You’ve been dreading this moment for years and now it’s here. It’s time to fill out the Free Application for Federal Student Aid, better known as the FAFSA. Without federal financial aid, many students can’t afford the cost of college, so you want to get this right. No pressure, Mom and Dad.
There are several mistakes parents make that you will want to avoid, so let’s review them:
1) Not applying at all: The FAFSA is intimidating, and some people think that they won’t be eligible for aid anyway, so why bother? Always apply for federal aid. Even people who make a significant income can qualify, so don’t throw away this chance for financial aid for college. Fill out the FAFSA.

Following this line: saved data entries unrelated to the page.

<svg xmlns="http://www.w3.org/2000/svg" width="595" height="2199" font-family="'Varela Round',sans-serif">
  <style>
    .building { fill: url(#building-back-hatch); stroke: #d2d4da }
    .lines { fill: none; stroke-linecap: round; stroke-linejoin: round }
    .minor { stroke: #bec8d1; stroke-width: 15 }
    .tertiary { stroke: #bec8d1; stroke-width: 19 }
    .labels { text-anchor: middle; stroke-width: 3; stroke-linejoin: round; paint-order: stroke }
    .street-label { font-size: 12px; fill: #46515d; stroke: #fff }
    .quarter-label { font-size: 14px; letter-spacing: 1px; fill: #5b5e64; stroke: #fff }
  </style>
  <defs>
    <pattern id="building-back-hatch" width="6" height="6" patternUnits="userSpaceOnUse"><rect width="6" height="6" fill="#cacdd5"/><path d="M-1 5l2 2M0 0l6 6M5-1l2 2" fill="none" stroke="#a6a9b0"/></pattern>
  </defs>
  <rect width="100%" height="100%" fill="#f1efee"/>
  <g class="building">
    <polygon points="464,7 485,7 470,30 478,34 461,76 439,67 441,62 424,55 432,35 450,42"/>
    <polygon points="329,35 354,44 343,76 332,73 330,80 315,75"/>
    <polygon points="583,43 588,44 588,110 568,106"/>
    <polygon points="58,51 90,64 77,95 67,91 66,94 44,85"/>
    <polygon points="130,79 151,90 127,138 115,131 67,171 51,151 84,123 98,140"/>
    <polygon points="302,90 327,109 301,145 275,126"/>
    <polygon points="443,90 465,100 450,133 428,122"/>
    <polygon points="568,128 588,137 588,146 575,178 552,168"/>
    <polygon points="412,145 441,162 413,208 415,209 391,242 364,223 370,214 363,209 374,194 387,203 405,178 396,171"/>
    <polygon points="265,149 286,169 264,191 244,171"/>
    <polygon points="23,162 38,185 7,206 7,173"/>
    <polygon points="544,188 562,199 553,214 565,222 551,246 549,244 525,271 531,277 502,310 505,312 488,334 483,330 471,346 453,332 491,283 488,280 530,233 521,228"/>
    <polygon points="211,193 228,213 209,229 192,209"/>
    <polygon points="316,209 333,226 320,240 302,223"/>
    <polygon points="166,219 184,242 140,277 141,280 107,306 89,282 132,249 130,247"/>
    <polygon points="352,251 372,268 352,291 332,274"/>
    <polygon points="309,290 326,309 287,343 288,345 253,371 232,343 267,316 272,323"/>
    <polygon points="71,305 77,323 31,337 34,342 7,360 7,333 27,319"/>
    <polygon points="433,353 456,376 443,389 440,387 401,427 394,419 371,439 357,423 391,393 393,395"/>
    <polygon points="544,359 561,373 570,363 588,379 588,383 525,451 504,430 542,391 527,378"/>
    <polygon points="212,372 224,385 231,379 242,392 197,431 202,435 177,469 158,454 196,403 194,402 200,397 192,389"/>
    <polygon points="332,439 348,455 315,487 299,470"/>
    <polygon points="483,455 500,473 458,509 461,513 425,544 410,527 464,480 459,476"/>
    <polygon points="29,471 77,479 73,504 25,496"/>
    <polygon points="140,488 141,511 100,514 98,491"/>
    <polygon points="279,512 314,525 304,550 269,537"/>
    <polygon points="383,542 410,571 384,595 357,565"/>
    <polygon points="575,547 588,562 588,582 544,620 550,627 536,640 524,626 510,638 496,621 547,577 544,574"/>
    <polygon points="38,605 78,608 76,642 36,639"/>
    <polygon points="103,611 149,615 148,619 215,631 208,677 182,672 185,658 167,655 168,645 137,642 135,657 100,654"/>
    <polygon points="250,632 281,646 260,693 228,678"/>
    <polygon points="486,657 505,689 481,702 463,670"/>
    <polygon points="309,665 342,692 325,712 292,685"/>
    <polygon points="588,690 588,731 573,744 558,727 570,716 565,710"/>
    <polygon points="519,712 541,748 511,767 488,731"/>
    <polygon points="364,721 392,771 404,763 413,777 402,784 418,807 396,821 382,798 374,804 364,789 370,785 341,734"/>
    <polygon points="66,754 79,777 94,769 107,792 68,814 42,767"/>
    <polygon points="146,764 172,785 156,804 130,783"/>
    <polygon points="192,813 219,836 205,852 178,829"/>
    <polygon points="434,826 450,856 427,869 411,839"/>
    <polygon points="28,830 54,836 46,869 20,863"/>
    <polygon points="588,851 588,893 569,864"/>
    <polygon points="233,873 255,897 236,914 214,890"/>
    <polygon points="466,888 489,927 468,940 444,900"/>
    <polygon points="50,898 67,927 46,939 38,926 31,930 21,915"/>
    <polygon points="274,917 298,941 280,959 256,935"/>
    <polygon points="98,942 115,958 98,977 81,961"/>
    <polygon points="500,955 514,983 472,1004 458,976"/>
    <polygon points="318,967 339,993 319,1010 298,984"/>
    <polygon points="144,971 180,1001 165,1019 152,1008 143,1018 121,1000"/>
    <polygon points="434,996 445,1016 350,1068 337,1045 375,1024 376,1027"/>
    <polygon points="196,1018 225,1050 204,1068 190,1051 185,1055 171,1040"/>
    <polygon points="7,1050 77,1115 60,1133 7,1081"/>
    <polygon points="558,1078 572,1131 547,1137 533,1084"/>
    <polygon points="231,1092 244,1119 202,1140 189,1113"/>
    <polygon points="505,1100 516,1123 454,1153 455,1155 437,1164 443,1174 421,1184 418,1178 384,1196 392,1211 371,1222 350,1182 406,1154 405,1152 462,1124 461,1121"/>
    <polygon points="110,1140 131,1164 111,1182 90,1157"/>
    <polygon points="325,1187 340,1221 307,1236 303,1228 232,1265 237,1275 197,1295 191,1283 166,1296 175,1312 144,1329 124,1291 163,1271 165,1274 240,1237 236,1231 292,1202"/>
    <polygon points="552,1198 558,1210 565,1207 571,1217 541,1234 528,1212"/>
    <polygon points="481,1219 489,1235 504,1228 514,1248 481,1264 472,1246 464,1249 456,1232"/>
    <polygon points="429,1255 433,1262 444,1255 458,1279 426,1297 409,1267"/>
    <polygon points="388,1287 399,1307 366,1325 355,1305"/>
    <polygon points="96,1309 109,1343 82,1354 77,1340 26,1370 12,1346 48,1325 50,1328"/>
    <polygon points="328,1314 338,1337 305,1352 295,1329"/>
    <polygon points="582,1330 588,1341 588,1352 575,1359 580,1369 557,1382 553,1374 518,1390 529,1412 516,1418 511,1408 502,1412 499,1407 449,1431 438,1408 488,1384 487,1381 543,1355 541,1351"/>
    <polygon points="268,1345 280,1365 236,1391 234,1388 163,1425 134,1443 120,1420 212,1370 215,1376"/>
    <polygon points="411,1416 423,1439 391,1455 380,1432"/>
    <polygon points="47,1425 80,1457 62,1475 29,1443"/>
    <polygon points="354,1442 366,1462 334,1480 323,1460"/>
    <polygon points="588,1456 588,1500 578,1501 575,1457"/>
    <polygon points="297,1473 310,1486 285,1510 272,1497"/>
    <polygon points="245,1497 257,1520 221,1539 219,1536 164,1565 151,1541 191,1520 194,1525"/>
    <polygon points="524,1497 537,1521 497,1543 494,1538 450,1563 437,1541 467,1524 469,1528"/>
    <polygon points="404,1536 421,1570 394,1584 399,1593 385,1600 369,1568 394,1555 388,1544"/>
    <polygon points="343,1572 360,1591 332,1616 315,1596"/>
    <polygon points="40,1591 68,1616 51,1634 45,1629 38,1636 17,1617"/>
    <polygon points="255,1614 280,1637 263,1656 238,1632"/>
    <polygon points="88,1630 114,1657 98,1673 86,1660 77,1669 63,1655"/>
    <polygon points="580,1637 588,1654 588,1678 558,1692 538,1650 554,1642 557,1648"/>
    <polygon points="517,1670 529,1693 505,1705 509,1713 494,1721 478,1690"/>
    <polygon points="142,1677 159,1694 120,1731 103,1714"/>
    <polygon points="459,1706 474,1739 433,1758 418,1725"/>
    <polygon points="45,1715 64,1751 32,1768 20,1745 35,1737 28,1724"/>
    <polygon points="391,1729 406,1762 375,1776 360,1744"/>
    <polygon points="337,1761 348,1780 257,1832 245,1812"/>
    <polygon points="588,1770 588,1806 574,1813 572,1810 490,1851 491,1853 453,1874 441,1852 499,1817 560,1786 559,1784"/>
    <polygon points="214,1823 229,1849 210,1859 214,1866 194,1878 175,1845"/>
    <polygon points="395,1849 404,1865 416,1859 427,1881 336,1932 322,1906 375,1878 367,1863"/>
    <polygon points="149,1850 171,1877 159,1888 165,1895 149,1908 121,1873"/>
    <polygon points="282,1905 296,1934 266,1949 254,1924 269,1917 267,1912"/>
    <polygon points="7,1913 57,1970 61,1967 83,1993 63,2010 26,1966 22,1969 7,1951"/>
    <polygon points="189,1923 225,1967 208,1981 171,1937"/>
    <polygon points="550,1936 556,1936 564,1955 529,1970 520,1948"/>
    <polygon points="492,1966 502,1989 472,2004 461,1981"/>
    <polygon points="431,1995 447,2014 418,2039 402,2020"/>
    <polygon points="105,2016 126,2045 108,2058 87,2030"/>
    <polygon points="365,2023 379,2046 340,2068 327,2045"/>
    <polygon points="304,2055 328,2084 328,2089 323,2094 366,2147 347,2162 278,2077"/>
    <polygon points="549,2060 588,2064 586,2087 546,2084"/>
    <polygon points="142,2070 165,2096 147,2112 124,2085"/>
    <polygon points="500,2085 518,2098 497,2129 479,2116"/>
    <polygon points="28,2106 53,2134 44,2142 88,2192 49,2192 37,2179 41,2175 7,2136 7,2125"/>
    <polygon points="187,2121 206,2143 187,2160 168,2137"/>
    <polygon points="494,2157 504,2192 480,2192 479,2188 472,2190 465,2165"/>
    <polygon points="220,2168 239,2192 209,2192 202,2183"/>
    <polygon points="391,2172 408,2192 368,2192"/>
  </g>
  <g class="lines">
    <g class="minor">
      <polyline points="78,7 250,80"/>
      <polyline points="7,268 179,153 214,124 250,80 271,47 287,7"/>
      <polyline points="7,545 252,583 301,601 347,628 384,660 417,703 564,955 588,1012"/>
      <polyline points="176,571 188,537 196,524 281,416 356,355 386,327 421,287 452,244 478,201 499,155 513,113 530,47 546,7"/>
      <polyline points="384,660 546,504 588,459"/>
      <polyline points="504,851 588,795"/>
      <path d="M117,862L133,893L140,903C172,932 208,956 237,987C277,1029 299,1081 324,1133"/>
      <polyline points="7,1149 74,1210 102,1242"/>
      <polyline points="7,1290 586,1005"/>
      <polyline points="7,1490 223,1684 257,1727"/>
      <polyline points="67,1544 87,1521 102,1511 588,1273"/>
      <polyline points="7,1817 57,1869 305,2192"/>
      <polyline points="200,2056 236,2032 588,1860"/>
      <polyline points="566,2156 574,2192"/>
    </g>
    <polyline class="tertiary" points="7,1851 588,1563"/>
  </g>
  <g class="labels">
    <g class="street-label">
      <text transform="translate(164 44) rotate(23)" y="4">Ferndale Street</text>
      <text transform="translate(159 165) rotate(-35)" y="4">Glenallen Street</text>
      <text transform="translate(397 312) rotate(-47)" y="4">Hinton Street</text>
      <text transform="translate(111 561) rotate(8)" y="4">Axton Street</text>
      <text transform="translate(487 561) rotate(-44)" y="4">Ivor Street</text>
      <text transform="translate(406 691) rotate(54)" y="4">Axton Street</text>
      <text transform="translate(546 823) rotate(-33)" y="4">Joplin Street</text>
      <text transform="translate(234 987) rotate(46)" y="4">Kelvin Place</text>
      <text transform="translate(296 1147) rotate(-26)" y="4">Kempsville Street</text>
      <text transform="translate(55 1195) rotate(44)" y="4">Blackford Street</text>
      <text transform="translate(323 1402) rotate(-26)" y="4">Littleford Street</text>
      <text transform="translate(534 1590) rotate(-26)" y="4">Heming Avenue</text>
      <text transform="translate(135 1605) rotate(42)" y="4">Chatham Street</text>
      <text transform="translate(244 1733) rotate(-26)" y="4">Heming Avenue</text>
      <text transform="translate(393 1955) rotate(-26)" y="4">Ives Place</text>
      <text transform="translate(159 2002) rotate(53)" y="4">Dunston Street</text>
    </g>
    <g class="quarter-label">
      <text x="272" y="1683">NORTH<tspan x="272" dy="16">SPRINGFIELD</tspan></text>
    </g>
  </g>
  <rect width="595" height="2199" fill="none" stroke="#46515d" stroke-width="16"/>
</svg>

2) Using the wrong parent’s income: Many people mistakenly think they must list the income of the higher earning parent in divorce situations. This is not true! Use the income for the parent whom the child lived with the most during the last year. If time was split evenly, use the income of the parent who provided the most support.
3) Including assets that aren’t required: You do not have to include the parents’ retirement accounts, life insurance plans, or the value of their primary home. These items can make it seem as if there is more money available to pay for college and can significantly reduce your aid, so do not include them in the assets listing!
4) Waiting too long to file: There is a strict filing deadline for the FAFSA and you don’t want to miss it. The FAFSA is complicated to fill out, so don’t wait until the last minute. Also, many state aid forms use information from the FAFSA and have earlier deadlines. You don’t want to miss out on those opportunities for student aid because you procrastinated in filling out the FAFSA.
Filling out the FAFSA correctly is essential, but difficult. Many parents seek the help of a college funding specialist to get you through the process. Experienced experts can help ensure that you get all the aid you are entitled to, while reducing your stress. Good ones can also help you find other creative ways to pay for college beyond the FAFSA.